Everything in the listing should be transcribed exactly, apart from the pictures.

============================================================

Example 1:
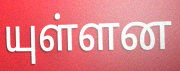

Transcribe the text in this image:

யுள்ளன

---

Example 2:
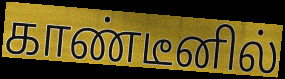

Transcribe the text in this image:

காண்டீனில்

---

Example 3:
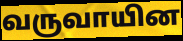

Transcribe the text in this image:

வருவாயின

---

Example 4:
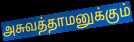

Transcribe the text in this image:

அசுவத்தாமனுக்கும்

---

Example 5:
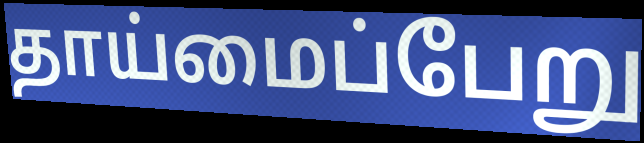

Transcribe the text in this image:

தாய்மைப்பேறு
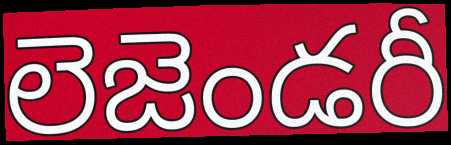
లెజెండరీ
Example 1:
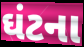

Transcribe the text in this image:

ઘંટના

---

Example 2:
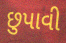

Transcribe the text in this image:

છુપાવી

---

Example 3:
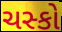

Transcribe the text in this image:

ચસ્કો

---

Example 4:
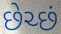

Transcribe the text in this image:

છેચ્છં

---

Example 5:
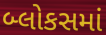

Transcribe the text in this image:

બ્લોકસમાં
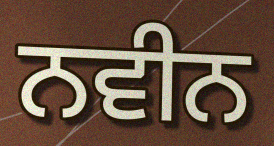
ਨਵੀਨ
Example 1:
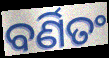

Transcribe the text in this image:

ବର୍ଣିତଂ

============================================================

◆ Answer to the exercise:
Example 1:

Transcribe the text in this image:

யுள்ளன

---

Example 2:

Transcribe the text in this image:

காண்டீனில்

---

Example 3:

Transcribe the text in this image:

வருவாயின

---

Example 4:

Transcribe the text in this image:

அசுவத்தாமனுக்கும்

---

Example 5:

Transcribe the text in this image:

தாய்மைப்பேறு
లెజెండరీ
Example 1:

Transcribe the text in this image:

ઘંટના

---

Example 2:

Transcribe the text in this image:

છુપાવી

---

Example 3:

Transcribe the text in this image:

ચસ્કો

---

Example 4:

Transcribe the text in this image:

છેચ્છં

---

Example 5:

Transcribe the text in this image:

બ્લોકસમાં
ਨਵੀਨ
Example 1:

Transcribe the text in this image:

ବର୍ଣିତଂ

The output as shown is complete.